● WHAT IS EXPECTED
For each statement below, say yes or no to whether it agrees with the article on the Shelby County Schools budget, and quote the deciding words: 1. The county's spending plan comes to $1.1 billion. 2. The budget approved by the Board of Education cuts $174 million. 3. Hopson and board members asked commissioners for an extra $14.9 million.

── SELECTED EXTRACT

School funding

Five things to know about Shelby County Schools’ pared-down budget

More than three months after Shelby County Schools began publicly building its 2015-16 budget, the long, arduous process reaches a milestone Monday when the Shelby County Commission is expected to vote on the county’s $1.1 billion spending plan, funneling about one-third of the amount to K-12 education.

The vote will come more than a month after the Shelby County Board of Education approved the district’s own spending plan — a $974 million budget that slashes $125 million — and requires approval from the County Commission.

Here are five things to know about the significance of the commission’s vote, as well as the financial challenges facing the district under a pared-down budget for next school year.

1. Superintendent Dorsey Hopson is getting additional funding from the commission, but probably only about half what he requested.

Hopson and board members had asked commissioners to invest an extra $14.9 million in Shelby County Schools on top of the $381 million allotted based on student population.

────
── MATERIAL SHOWN

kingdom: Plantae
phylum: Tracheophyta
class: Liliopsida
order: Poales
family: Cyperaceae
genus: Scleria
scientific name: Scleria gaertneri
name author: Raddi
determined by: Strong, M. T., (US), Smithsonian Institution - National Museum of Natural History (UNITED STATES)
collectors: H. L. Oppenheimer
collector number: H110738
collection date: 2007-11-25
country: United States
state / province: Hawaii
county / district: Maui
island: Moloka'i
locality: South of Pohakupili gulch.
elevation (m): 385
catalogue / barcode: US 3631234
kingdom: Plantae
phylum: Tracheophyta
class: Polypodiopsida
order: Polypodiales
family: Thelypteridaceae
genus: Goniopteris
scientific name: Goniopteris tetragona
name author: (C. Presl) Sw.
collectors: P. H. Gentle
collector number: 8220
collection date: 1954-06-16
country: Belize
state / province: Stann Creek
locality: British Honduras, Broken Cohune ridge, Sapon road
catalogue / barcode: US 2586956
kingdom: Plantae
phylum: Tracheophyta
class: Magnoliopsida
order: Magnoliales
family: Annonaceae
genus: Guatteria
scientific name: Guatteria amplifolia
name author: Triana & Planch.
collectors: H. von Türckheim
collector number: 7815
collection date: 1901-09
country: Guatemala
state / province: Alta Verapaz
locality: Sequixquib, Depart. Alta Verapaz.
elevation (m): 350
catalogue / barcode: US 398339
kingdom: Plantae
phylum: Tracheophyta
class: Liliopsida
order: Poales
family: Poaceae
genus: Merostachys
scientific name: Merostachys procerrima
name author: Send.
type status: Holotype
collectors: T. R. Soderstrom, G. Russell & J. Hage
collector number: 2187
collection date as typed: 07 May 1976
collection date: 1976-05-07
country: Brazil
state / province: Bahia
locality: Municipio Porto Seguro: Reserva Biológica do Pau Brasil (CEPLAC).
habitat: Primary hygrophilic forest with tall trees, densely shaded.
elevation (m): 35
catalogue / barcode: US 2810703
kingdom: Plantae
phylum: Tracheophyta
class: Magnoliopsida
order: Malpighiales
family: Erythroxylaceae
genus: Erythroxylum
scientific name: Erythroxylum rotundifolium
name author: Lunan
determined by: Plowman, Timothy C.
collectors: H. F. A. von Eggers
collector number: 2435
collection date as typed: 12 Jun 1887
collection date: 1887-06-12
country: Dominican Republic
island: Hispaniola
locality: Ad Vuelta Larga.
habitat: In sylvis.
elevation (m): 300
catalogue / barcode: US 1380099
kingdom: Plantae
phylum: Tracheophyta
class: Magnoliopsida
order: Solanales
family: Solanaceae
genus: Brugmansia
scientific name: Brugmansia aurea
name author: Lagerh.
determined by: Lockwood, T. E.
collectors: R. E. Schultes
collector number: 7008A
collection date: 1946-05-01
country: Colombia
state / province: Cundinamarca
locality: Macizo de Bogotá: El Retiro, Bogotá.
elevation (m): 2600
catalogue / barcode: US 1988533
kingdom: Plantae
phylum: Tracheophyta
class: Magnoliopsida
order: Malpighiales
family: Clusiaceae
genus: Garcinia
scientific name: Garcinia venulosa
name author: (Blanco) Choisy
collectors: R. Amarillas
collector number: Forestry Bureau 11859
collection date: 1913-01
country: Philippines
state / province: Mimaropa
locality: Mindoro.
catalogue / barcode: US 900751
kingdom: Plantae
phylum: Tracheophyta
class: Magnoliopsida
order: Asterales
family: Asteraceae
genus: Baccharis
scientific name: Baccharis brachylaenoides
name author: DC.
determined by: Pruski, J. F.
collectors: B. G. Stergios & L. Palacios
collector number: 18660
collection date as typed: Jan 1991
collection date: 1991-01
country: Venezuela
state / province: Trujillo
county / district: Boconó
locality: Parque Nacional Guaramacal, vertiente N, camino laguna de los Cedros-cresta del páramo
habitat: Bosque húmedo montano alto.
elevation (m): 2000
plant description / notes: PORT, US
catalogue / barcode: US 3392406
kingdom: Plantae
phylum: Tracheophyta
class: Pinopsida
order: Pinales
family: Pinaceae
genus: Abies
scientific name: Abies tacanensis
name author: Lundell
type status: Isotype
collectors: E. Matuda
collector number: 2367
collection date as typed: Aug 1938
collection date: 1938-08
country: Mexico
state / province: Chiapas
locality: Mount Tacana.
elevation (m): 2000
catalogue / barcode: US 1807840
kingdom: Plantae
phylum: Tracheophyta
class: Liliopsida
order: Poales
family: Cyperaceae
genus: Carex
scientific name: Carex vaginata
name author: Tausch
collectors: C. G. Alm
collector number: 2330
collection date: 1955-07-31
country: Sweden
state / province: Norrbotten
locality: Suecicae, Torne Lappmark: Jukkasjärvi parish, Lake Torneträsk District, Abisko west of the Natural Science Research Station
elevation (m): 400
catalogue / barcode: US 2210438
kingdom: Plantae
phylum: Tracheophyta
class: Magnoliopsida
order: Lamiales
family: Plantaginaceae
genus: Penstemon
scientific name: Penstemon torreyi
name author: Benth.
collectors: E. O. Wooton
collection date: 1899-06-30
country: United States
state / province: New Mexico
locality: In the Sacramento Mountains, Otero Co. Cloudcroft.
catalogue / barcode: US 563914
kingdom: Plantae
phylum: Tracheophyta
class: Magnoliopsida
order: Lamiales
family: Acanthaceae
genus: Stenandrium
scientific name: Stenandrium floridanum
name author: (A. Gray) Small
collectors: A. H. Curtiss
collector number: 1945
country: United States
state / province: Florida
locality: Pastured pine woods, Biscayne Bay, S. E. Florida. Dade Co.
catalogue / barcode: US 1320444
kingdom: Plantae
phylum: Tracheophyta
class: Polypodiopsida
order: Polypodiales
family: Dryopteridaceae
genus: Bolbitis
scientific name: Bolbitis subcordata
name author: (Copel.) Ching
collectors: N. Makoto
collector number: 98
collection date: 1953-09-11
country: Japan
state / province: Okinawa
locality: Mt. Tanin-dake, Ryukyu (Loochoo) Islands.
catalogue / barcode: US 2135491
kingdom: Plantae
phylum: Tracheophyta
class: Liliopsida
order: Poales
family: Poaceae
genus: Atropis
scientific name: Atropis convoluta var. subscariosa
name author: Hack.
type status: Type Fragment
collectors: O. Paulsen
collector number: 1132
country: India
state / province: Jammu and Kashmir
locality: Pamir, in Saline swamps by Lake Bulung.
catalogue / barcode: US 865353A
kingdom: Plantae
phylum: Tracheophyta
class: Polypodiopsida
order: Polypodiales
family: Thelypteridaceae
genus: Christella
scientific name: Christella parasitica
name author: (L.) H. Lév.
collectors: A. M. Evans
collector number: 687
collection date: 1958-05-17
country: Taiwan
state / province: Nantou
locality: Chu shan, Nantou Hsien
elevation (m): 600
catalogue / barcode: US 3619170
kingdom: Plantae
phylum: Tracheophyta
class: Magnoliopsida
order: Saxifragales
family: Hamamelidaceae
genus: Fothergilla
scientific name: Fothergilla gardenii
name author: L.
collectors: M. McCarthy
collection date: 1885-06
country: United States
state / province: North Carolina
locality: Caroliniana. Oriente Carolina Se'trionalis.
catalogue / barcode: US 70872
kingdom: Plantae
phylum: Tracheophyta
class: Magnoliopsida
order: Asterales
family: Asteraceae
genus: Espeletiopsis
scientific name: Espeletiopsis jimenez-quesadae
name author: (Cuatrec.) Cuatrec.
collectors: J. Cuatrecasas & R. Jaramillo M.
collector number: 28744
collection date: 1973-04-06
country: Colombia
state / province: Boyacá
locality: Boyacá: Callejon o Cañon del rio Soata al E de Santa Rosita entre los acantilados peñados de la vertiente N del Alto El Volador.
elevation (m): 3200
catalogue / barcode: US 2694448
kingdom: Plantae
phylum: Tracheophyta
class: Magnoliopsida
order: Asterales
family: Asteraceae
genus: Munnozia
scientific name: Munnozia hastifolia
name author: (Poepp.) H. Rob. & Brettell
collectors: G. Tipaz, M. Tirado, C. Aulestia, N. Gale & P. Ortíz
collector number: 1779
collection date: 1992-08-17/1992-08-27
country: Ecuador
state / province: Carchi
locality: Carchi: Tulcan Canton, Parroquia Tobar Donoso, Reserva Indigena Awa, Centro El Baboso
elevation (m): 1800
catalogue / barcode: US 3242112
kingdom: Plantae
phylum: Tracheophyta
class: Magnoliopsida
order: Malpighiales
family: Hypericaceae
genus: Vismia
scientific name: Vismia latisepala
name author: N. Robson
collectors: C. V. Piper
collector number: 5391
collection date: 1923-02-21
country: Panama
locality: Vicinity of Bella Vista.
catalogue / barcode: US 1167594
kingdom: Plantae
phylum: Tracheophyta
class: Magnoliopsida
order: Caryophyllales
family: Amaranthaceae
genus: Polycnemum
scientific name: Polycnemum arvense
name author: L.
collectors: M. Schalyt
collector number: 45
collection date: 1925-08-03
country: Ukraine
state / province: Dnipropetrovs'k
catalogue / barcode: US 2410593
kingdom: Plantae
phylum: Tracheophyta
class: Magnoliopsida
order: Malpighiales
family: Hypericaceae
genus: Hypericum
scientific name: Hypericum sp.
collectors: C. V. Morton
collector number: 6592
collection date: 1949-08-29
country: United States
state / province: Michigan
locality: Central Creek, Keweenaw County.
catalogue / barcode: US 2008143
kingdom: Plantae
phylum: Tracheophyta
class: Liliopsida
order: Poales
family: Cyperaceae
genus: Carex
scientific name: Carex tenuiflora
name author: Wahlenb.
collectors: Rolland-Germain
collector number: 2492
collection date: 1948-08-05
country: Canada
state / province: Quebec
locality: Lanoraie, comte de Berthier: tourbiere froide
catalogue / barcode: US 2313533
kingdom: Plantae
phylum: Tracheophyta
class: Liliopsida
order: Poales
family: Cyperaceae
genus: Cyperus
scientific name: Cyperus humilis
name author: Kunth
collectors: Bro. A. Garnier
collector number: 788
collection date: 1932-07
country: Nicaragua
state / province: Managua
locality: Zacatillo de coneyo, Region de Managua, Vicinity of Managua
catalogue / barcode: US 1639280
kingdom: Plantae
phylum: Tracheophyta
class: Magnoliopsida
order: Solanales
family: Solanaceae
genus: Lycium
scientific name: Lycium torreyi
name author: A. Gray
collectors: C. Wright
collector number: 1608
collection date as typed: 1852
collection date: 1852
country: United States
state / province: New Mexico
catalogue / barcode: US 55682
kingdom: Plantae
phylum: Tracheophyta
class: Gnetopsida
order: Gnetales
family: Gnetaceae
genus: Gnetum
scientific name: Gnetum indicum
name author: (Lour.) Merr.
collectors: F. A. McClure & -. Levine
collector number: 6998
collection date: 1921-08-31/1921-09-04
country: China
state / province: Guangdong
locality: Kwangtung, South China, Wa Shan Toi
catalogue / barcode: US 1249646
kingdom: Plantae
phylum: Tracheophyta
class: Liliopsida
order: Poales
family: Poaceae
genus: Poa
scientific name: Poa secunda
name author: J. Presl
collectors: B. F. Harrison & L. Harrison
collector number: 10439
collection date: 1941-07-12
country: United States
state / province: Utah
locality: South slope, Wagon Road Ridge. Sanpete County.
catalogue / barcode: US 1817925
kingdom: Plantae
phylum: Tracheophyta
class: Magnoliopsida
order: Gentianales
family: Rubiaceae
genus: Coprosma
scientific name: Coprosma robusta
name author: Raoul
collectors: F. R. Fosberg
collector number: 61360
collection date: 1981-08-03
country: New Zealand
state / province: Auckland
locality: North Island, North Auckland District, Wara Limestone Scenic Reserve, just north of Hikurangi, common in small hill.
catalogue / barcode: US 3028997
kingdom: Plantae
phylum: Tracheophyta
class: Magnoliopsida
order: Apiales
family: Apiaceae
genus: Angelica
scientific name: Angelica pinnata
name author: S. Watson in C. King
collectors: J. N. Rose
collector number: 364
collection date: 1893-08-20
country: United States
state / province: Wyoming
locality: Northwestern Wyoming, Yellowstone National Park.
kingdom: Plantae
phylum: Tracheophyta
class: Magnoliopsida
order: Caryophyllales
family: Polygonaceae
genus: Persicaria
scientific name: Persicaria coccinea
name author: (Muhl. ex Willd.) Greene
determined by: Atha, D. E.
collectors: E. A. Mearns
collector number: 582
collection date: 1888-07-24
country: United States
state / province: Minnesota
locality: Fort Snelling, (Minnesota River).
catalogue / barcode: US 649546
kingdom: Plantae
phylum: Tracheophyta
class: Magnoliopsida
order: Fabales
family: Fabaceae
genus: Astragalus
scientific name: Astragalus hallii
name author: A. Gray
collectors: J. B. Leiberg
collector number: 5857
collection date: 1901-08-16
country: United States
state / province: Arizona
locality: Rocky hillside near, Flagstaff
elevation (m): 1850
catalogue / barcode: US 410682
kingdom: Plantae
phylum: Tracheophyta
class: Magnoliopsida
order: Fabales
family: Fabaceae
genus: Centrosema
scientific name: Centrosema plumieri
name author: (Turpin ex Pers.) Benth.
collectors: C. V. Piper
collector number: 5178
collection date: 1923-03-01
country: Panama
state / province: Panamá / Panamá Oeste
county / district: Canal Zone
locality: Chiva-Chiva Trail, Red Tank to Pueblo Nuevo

────

● COMPLETED TASK
1. Yes: "the county’s $1.1 billion spending plan"
2. No: "a $974 million budget that slashes $125 million"
3. Yes: "asked commissioners to invest an extra $14.9 million in Shelby County Schools"